**Assigned task:** Copy out the text of the listing below, reproducing every line as it appears, and leave the picture out of your answer.

**Data for this task:**
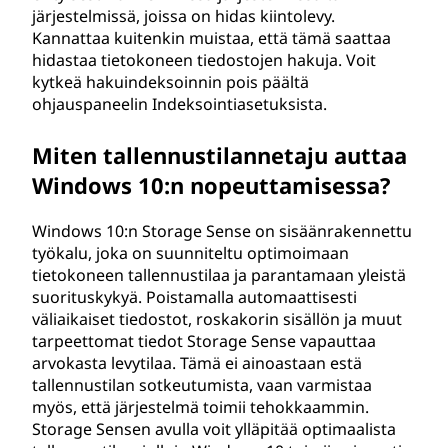
järjestelmissä, joissa on hidas kiintolevy.
Kannattaa kuitenkin muistaa, että tämä saattaa
hidastaa tietokoneen tiedostojen hakuja. Voit
kytkeä hakuindeksoinnin pois päältä
ohjauspaneelin Indeksointiasetuksista.
Miten tallennustilannetaju auttaa
Windows 10:n nopeuttamisessa?
Windows 10:n Storage Sense on sisäänrakennettu
työkalu, joka on suunniteltu optimoimaan
tietokoneen tallennustilaa ja parantamaan yleistä
suorituskykyä. Poistamalla automaattisesti
väliaikaiset tiedostot, roskakorin sisällön ja muut
tarpeettomat tiedot Storage Sense vapauttaa
arvokasta levytilaa. Tämä ei ainoastaan estä
tallennustilan sotkeutumista, vaan varmistaa
myös, että järjestelmä toimii tehokkaammin.
Storage Sensen avulla voit ylläpitää optimaalista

**Task result:**
järjestelmissä, joissa on hidas kiintolevy.
Kannattaa kuitenkin muistaa, että tämä saattaa
hidastaa tietokoneen tiedostojen hakuja. Voit
kytkeä hakuindeksoinnin pois päältä
ohjauspaneelin Indeksointiasetuksista.
Miten tallennustilannetaju auttaa
Windows 10:n nopeuttamisessa?
Windows 10:n Storage Sense on sisäänrakennettu
työkalu, joka on suunniteltu optimoimaan
tietokoneen tallennustilaa ja parantamaan yleistä
suorituskykyä. Poistamalla automaattisesti
väliaikaiset tiedostot, roskakorin sisällön ja muut
tarpeettomat tiedot Storage Sense vapauttaa
arvokasta levytilaa. Tämä ei ainoastaan estä
tallennustilan sotkeutumista, vaan varmistaa
myös, että järjestelmä toimii tehokkaammin.
Storage Sensen avulla voit ylläpitää optimaalista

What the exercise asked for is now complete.